▶ **Task to carry out**:
Please copy out all of the lines below word for word, leaving the pictures out of your answer.

▶ **Input records**:
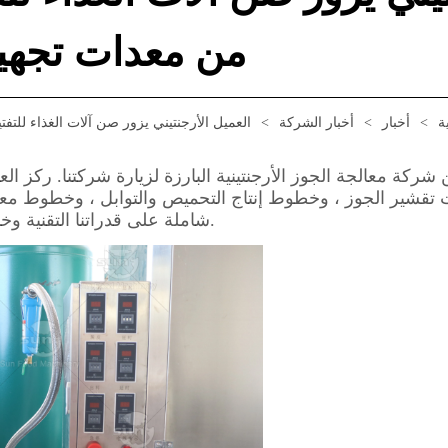
من معدات تجهيز
ة
>
أخبار
>
أخبار الشركة
>
العميل الأرجنتيني يزور صن آلات الغذاء للت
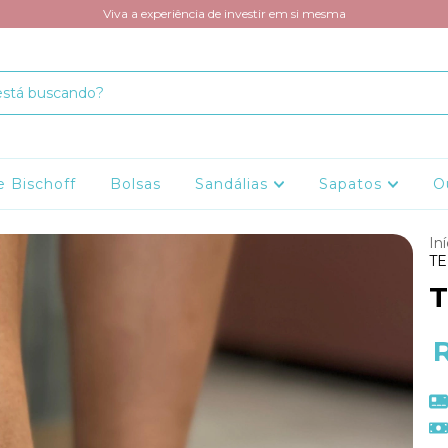
Viva a experiência de investir em si mesma
e Bischoff
Bolsas
Sandálias
Sapatos
O
Iní
TE
T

▶ **Result**:
من معدات تجهيز
ة
>
أخبار
>
أخبار الشركة
>
العميل الأرجنتيني يزور صن آلات الغذاء للت
Viva a experiência de investir em si mesma
e Bischoff
Bolsas
Sandálias
Sapatos
O
Iní
TE
T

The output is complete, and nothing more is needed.